# Patio/Porch



## BoBoBoyd (Sep 25, 2008)

I think it would be cool to have a patio that comes out of the back service door of my garage. I don't like people smoking cigarettes in there at my parties so having a nice patio for people to sit down on with a 'butt bucket' and a couple plants may be in the works.

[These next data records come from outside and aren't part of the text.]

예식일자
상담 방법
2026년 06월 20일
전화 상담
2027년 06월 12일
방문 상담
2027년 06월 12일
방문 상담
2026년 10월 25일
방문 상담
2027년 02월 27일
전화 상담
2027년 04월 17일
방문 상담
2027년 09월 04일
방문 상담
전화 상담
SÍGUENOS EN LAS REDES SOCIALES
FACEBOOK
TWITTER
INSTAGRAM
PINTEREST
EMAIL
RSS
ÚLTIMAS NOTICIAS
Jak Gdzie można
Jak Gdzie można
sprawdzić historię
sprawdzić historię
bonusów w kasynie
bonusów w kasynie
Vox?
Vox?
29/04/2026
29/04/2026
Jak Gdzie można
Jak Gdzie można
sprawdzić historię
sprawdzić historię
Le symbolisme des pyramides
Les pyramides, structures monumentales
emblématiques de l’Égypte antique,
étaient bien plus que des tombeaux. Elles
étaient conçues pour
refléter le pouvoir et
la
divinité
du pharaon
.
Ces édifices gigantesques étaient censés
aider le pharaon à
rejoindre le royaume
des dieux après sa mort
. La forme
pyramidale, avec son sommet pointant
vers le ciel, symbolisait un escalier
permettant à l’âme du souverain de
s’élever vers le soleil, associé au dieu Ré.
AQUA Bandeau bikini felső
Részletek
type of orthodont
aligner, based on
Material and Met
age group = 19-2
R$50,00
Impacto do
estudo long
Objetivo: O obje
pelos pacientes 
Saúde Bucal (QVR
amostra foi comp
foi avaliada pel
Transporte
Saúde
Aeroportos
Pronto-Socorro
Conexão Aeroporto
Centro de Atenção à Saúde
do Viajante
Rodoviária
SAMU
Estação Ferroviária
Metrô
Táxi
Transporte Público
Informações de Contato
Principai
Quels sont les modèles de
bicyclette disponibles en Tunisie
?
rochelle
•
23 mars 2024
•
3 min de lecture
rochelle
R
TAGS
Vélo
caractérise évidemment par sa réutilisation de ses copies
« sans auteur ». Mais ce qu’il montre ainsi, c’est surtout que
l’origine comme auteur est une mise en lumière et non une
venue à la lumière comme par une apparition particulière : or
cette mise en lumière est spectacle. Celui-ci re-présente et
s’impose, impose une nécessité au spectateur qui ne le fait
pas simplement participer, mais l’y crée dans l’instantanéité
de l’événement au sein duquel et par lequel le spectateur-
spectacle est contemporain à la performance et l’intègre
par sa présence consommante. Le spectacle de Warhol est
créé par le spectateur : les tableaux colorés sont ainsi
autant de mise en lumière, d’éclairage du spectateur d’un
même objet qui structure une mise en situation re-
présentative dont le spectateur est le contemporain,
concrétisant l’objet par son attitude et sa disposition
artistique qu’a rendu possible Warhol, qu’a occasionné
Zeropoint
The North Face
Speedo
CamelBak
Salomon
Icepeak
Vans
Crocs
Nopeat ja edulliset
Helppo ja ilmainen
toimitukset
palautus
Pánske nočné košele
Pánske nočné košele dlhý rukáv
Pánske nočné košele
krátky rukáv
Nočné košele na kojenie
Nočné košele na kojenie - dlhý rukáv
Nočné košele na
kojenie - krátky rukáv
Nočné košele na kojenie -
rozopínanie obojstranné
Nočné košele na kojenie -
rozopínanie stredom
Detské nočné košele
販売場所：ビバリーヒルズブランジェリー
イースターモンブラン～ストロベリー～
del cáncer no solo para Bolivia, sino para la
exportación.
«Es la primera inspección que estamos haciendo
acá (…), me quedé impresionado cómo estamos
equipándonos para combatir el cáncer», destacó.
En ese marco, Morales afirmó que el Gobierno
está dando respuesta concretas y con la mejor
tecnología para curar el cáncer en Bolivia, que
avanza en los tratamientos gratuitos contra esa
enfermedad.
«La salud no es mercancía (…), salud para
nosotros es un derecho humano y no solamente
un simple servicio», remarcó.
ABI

Do any of you guys here have a patio/porch off your garage? Any pics?


----------



## Animal (Sep 26, 2008)

Mine is 8 feet out and runs the entire length of the garage. I have some seating there and stick the quad there when it needs a bath.
Also have some plants along the edge to separate it from the lawn, gives it a closed in feeling.
Then connected to that is the screen porch open to the house, shares the same roof line.


----------



## mystery (Sep 26, 2008)

Why not just use lawn chairs


----------



## Daryl in Nanoose (Sep 28, 2008)

I have 400 sq ft of deck off the back of my garage/workshop. Very nice to have for multiple reasons.


----------



## Bushytails (Sep 28, 2008)

Tell them that if you see them smoking, you'll assume they're on fire, and put them out with the garden hose.

I've never felt the need for a patio on a garage, so no, don't have any pics.

--Bushytails


----------



## Rumur (Sep 29, 2008)

mystery said:


> Why not just use lawn chairs



I think they want more than just unfolding a couple of lawn chairs outside their garage. An outside escape is always cool.


----------